[Start Page extract]
# Need Plumbing / Heating Help For Uk- Water Pouring Down Outside Roof?



## rtlplumbing (Aug 5, 2010)

Our home is heated by solid fuel (coal) heating that gets circulated to each room via radiators. My neighbor chapped our door last night to say that it looked like our house was on fire. There was steam coming from the roof. It turned out that it was from hot water that was exiting an overflow pipe. To be honest, I did not even know the pipe was there before now. The house is old and we've only been in it for a few years. 

I'm an American now living in the UK and sadly, I don't know much about these types of heating systems. We have a heating unit/tank that heats the hot water for our home as well in addition to this back boiler thingy. 

The pipes have been much louder this winter when we fired up the fireplace and we were told there was probably air trapped in the radiators. I've bled the ones that I can get open and found there was no air in any of them, but do have three that won't seem to open. 

My questions are: 
1. Is it possible that there is air in these that I can't open and it's causing the problem?
2. If it is, how do I bleed the radiator if the key does not make it budge?
3. What's causing the water to need the overflow pipe?

To any Americans that wish to pass comment on using coal, please spare me. It's anthracite coal and clean burning. The village I live in does not have gas and I don't use an air conditioner six months of the year so zip it.


----------



## Ron (Jun 12, 2008)

Why on your website do you show a torch being used on a propress fitting? :laughing:

Have I been doing propress fitting wrong all this time? :laughing:


----------



## OldSchool (Jan 30, 2010)

It seems that you are a plumber from your Bio.

It wouldn't matter what fuel you are using.... It seems that your boiler is getting to hot and your Relief valve is going off.

Is this a gravity system or a circulated system with pumps?

What temperature are you running at?

Check air intake air damper as this may be the cause of the increase in temperature. Something has to regulate the burning of the coal...it would be no different than wood fired.

There should be some type of control that regulates that.

hope this helps


----------



## PLUMBER_BILL (Oct 23, 2009)

OldSchool said:


> It seems that you are a plumber from your Bio.
> 
> It wouldn't matter what fuel you are using.... It seems that your boiler is getting to hot and your Relief valve is going off.
[End Page extract]
[Start Listed entries]
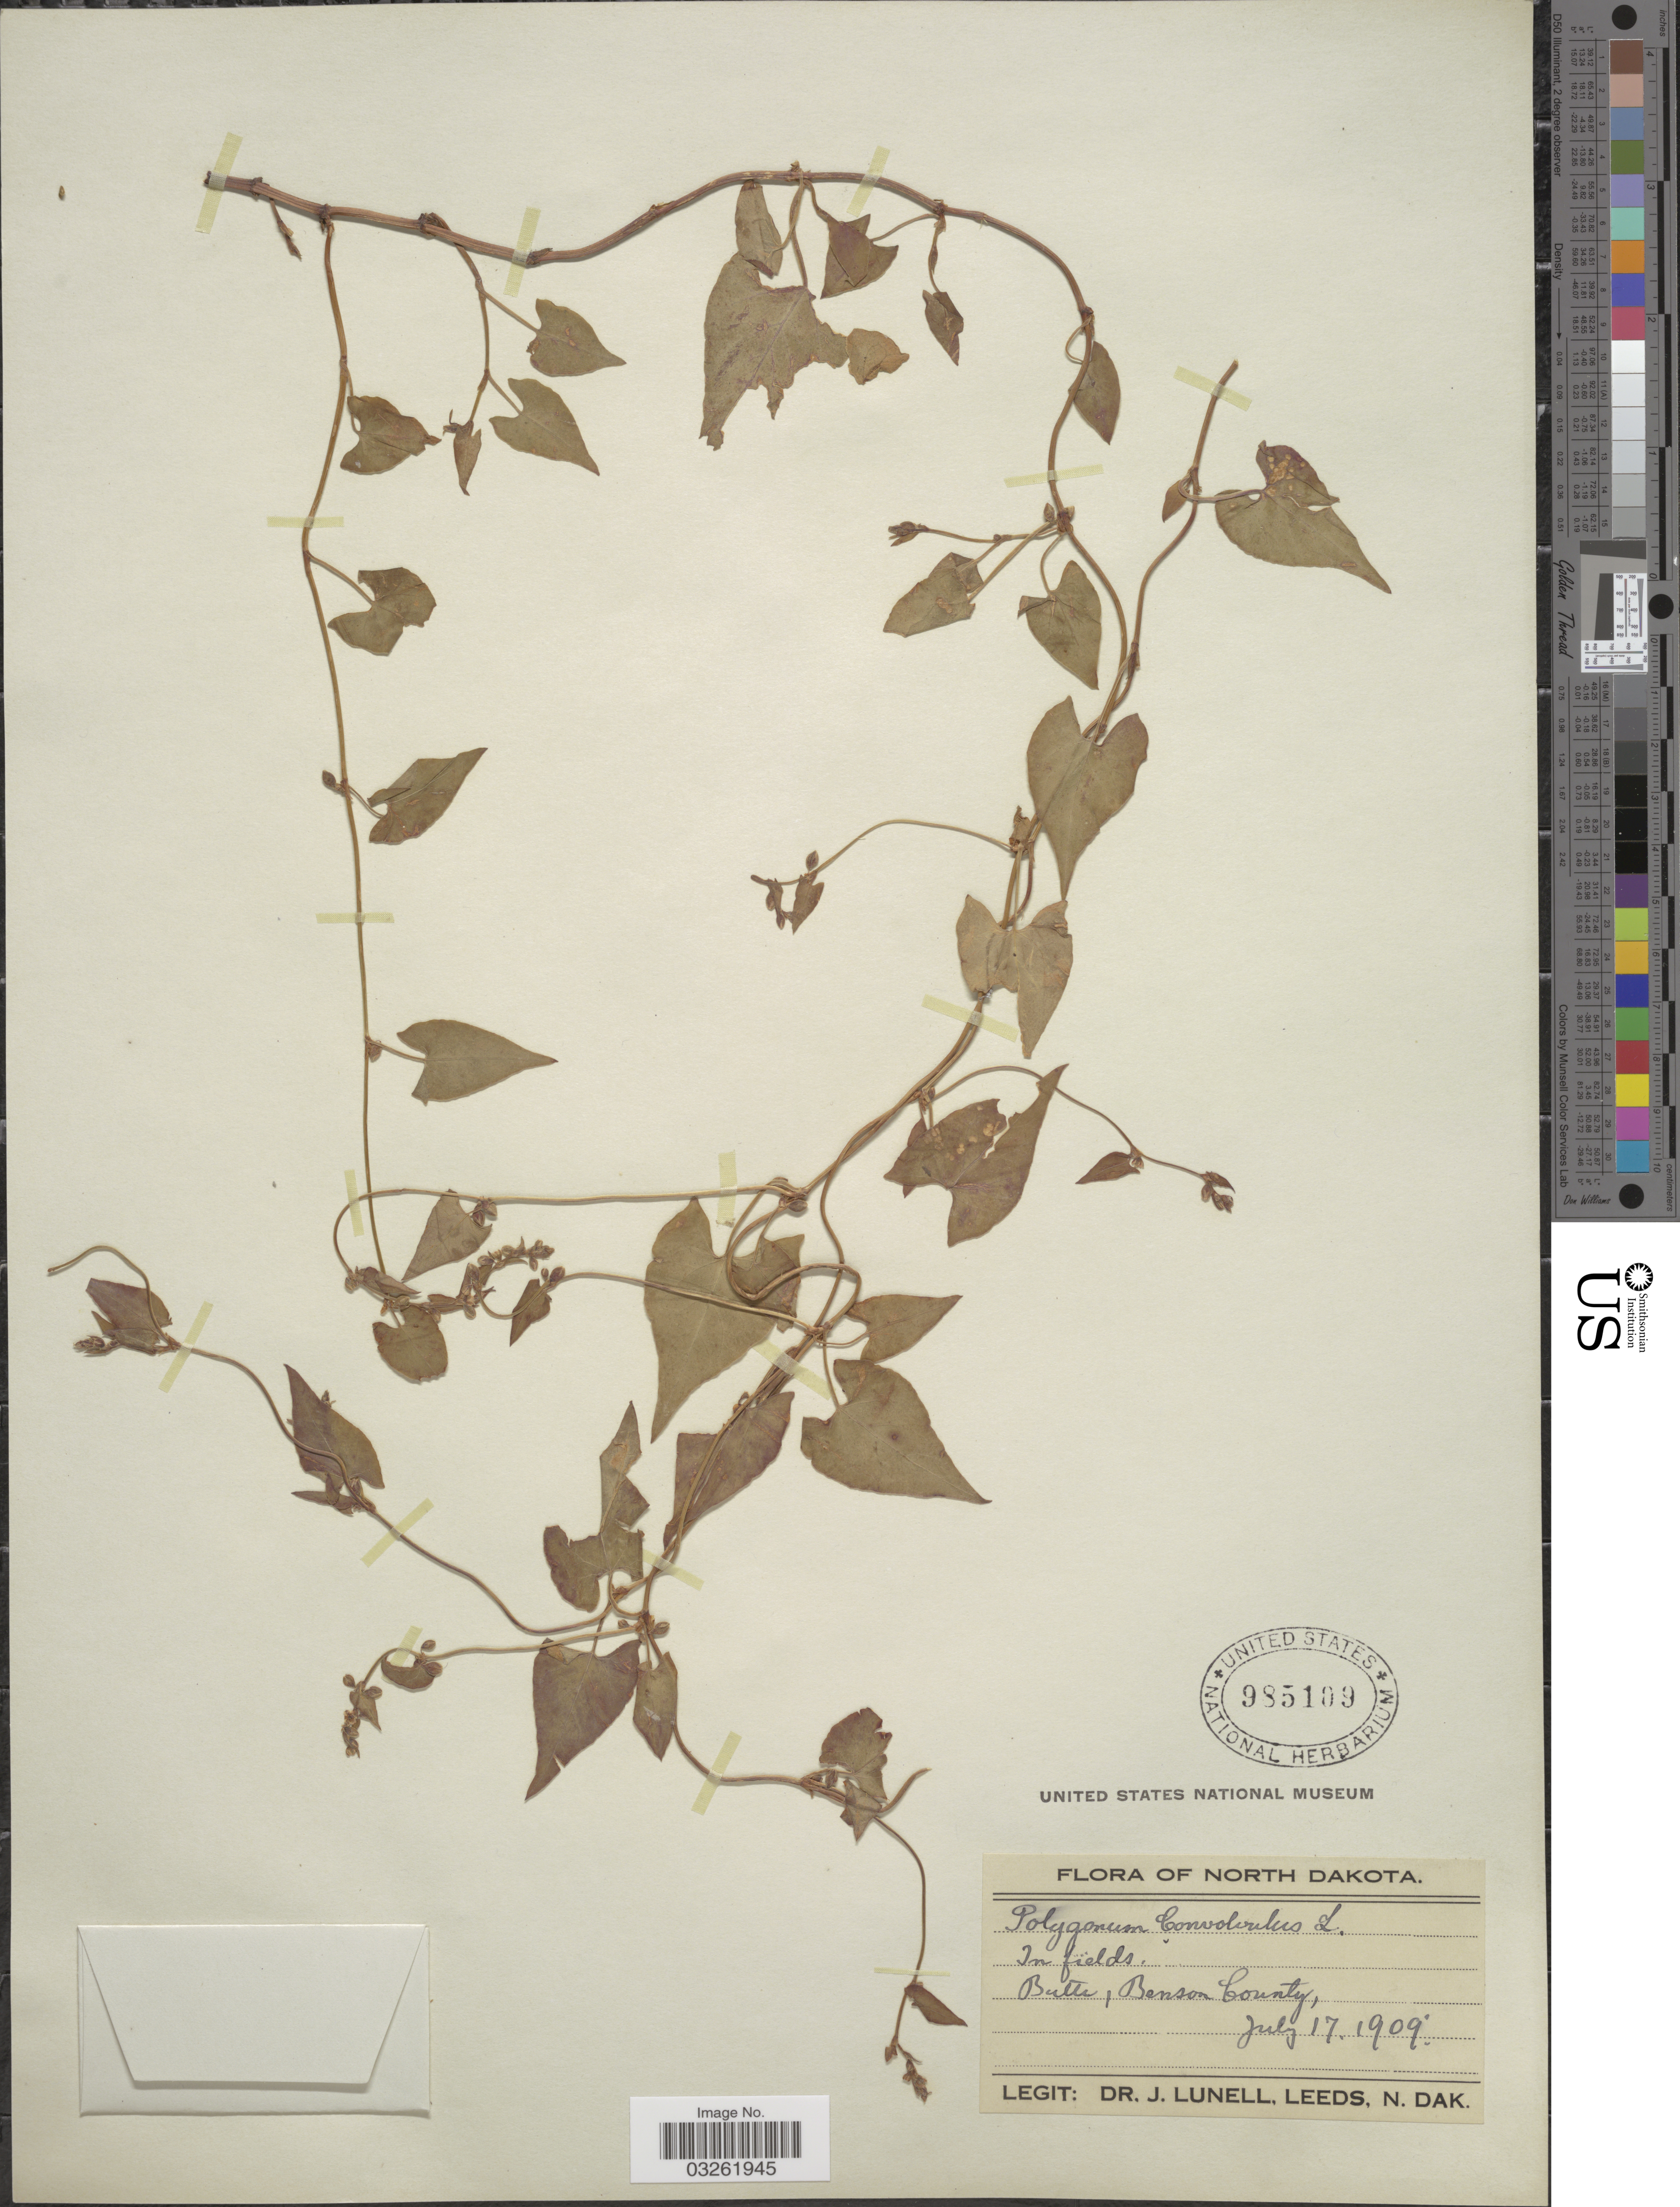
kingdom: Plantae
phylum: Tracheophyta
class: Magnoliopsida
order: Caryophyllales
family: Polygonaceae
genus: Fallopia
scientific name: Fallopia convolvulus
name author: (L.) Á. Löve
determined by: Strong, M. T., (US), Smithsonian Institution - National Museum of Natural History (UNITED STATES)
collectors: J. Lunell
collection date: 1909-07-17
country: United States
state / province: North Dakota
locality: Butte, Benson County.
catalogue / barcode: US 985109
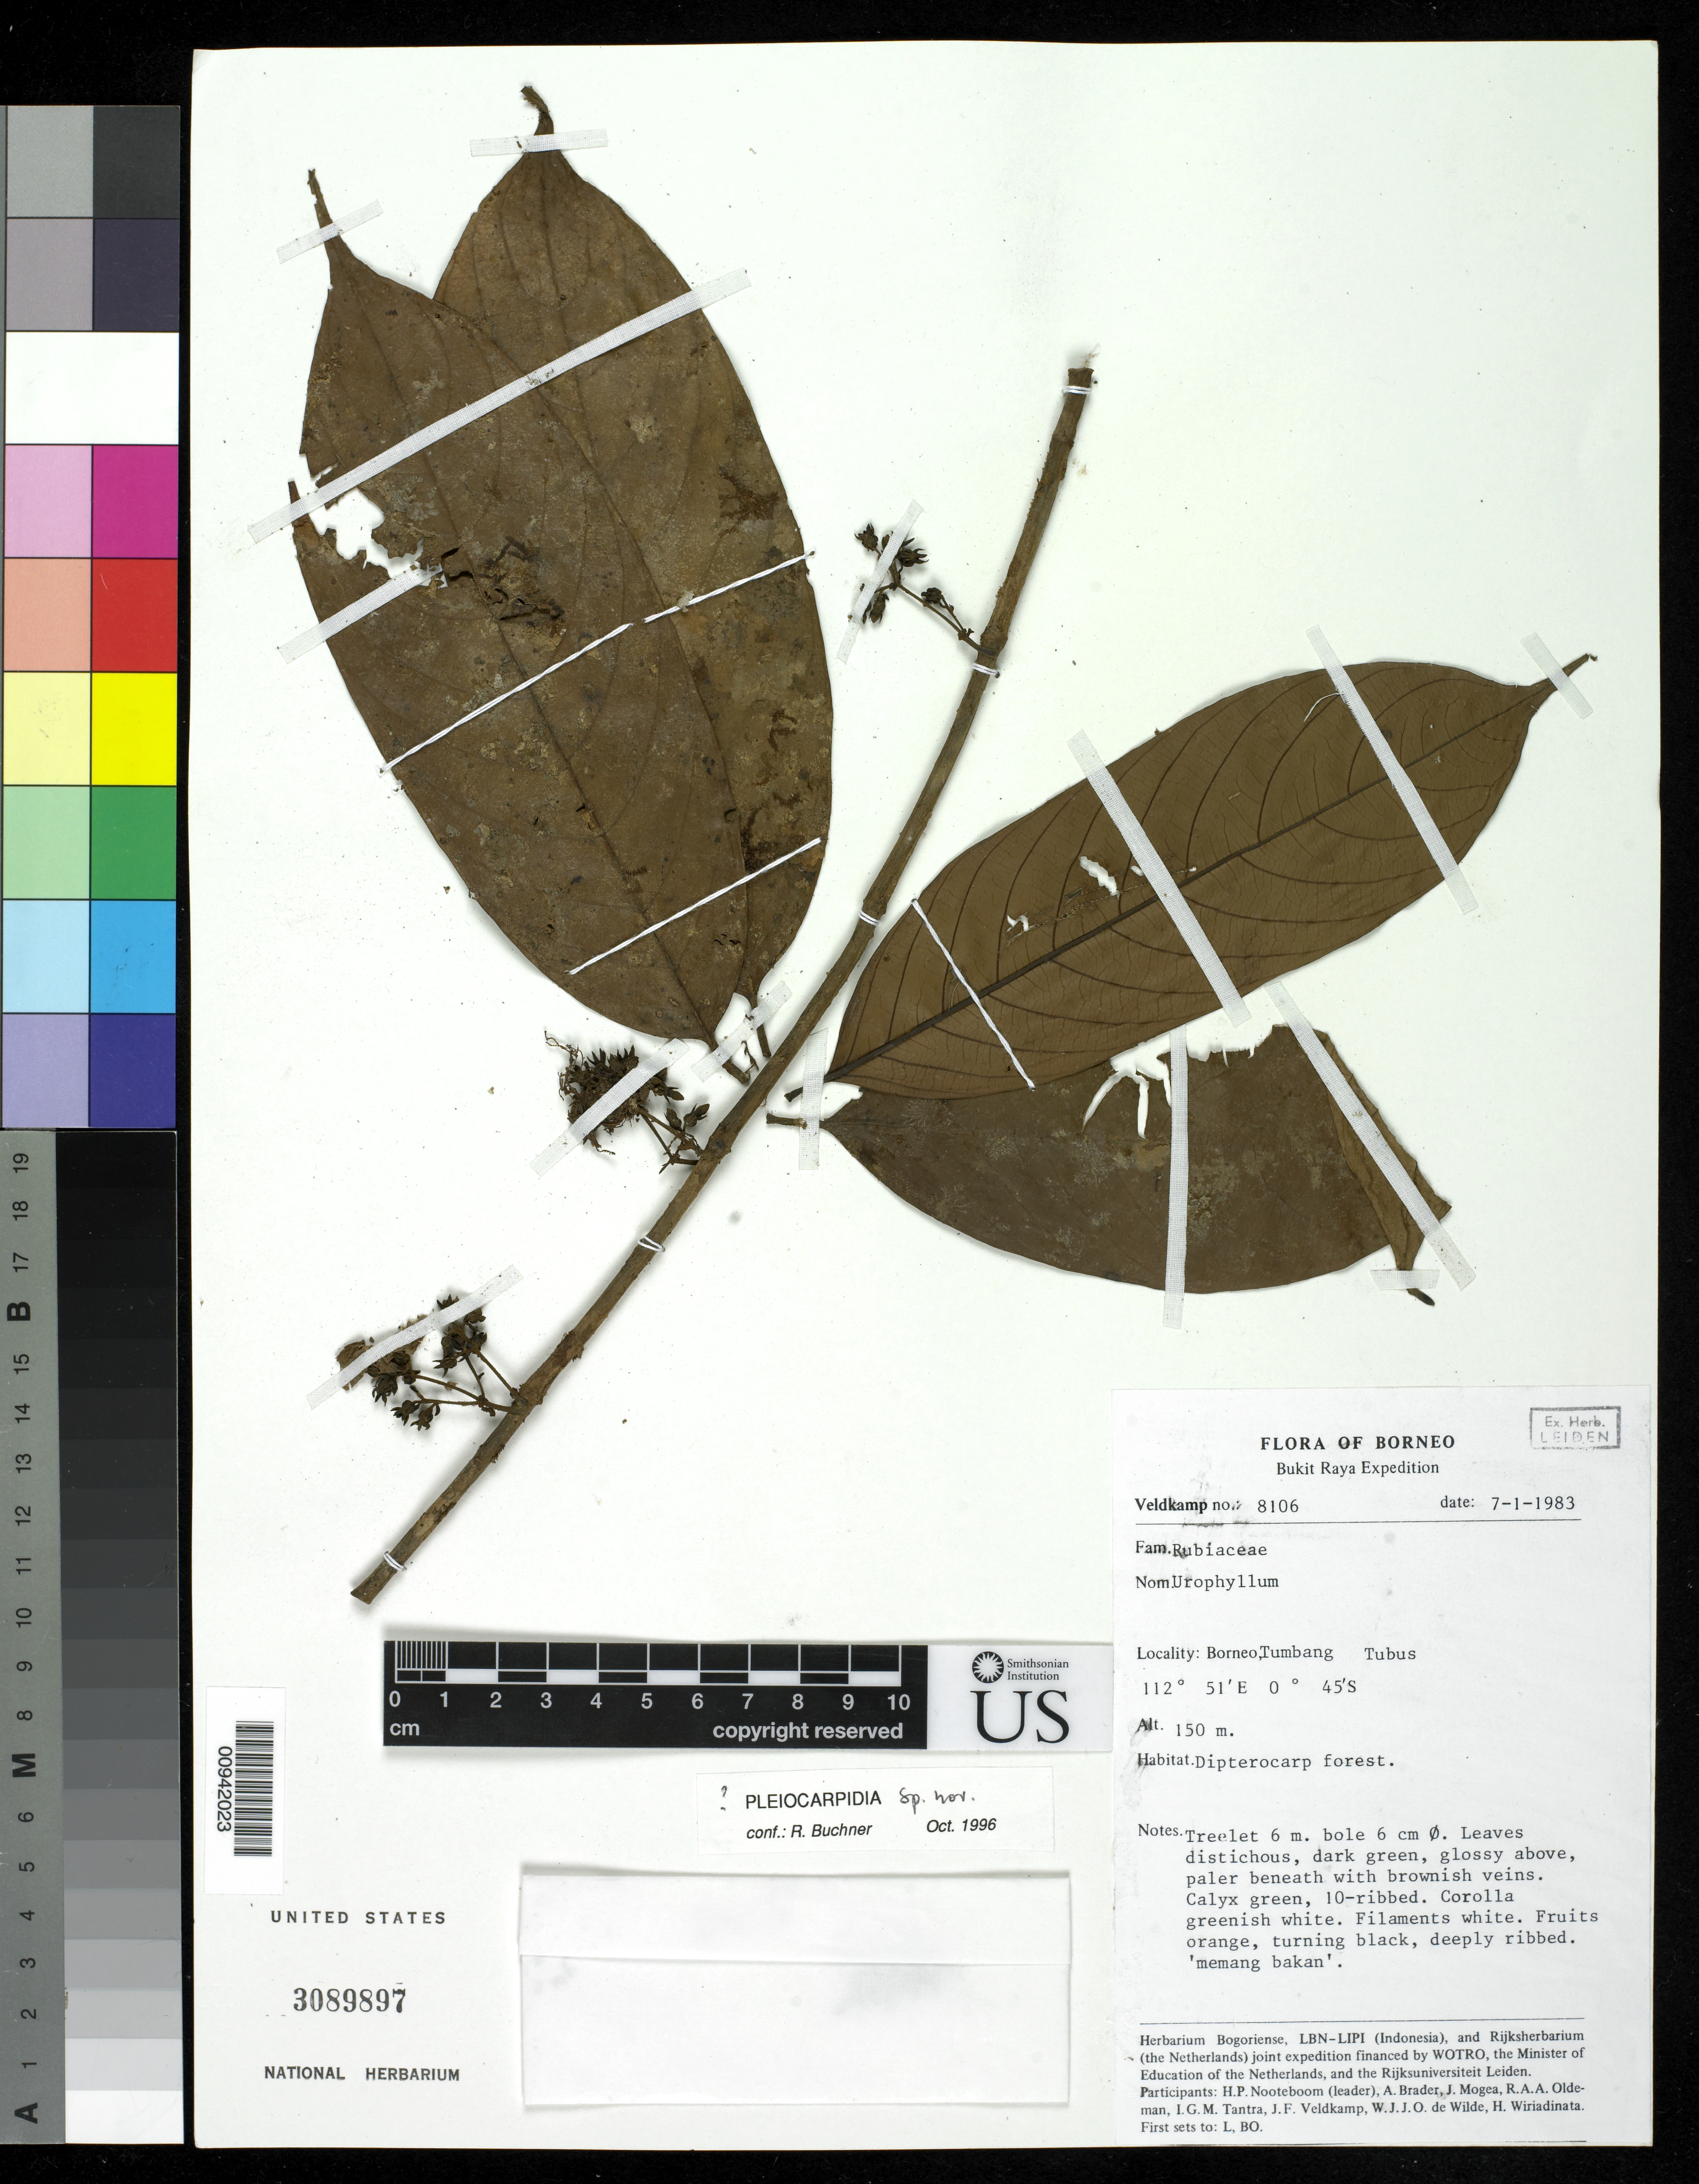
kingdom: Plantae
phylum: Tracheophyta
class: Magnoliopsida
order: Gentianales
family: Rubiaceae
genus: Pleiocarpidia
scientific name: Pleiocarpidia sp.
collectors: J. F. Veldkamp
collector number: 8106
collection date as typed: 07 Jan 1983 or 01 Jul 1983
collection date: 1983-01-07 or 1983-07-01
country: Malaysia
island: Borneo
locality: Tumbang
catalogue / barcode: US 3089897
[End Listed entries]
**Work to complete**
(A) Reproduce the part of the coal-heating forum thread above from "# Need Plumbing" to "a few years.".
(B) Answer these from the coal-heating forum thread above:
(i) What kind of coal does the original poster burn?
(ii) How many radiators would not open for bleeding?
(iii) What does OldSchool say to check as a possible cause of the temperature increase?
(C) Continue the coal-heating forum thread above from its last line.

**Final answers**
(A)
# Need Plumbing / Heating Help For Uk- Water Pouring Down Outside Roof?



## rtlplumbing (Aug 5, 2010)

Our home is heated by solid fuel (coal) heating that gets circulated to each room via radiators. My neighbor chapped our door last night to say that it looked like our house was on fire. There was steam coming from the roof. It turned out that it was from hot water that was exiting an overflow pipe. To be honest, I did not even know the pipe was there before now. The house is old and we've only been in it for a few years.

(B)
(i) Anthracite coal.
(ii) Three.
(iii) The air intake air damper.

(C)
> 
> ...


----------



## PLUMBER_BILL (Oct 23, 2009)

Ron said:


> Why on your website do you show a torch being used on a propress fitting? :laughing:
> 
> Have I been doing propress fitting wrong all this time? :laughing:


Ron ... I don't believe that is a pro-press fitting looks more like the fitting that had the solder already in. I forget the name of them ...
Help ???


----------



## Ron (Jun 12, 2008)

Thanks Bill

Interesting, never seen it around my neck of the woods.


----------



## Bill (Jun 17, 2008)

Blowes and Home Crepo sell them. Yes, they are pre loaded with solder.


----------



## Ron (Jun 12, 2008)

Bill said:


> Blowes and Home Crepo sell them. Yes, they are pre loaded with solder.


Never shop there, guess thats why I have never seen them, our suppliers don't sell them, guess there not popular.


----------



## Bill (Jun 17, 2008)

I admit, I tried one. No luck. I prefer the old school ways


----------



## UnclogNH (Mar 28, 2009)

Bill said:


> I admit, I tried one. No luck. I prefer the old school ways


 Cheaper the old school way too. Saw them here at a local hardware store for 1/2 coupling $1.59 each  then there is the good old 1/2 copper roll stop coupling for .39 cents :thumbsup:


----------



## breid1903 (Feb 8, 2009)

*rtl*

since most of europe uses radiant, who works on boilers? i grew up with coal heat, beats cow paddys. do you understand how a gravity system functions? i could give you a smart answer but i think you have enough problems without my help. you should aaaaaahhhhhh call an honest to god " qualified professional". breid...................:rockon:


----------



## Tommy plumber (Feb 19, 2010)

to this back boiler thingy. 


My questions are: 
1. Is it possible that there is air in these that I can't open and it's causing the problem?
2. If it is, how do I bleed the radiator if the key does not make it budge?
3. What's causing the water to need the overflow pipe?

To any Americans that wish to pass comment on using coal, please spare me. It's anthracite coal and clean burning. The village I live in does not have gas and I don't use an air conditioner six months of the year so zip it.[/quote]


I smell a rat. "boiler thingy"??? No plumber speaks like that. Also question #2 seems pretty elementary for a plumber. You should be able to get fittings apart IF you're a plumber as you say. Question #3, do you really have to ask why an overflow/relief pipe is needed?? Come on chap, what line of work are you really in, because it is not plumbing??:thumbsup:


----------



## breid1903 (Feb 8, 2009)

i kinda liked the "boiler thingy". that's why i didn't tell him anything. maybe his friend plays with it. lol. breid.....................:rockon:


----------



## john_mccormack (Feb 27, 2010)

Bill said:


> Blowes and Home Crepo sell them. Yes, they are pre loaded with solder.


I believe they're used quite a bit in the UK.


----------



## Protech (Sep 22, 2008)

Who is to say that he is even affiliated with the website in his sig...........


----------



## Protech (Sep 22, 2008)

Also, assuming he is legit (which I don't buy), this forum is about 98% north American plumbers. I know from working with a few UK plumbers here in the states that across the pond there plumbing is TOTALLY different. Very little that applies here, applies there.

For instance: we would find it very odd to see a gravity potable water distribution system here but it's fairly common in older building there.

Don't even get me started on sanitary drainage.


----------



## Tommy plumber (Feb 19, 2010)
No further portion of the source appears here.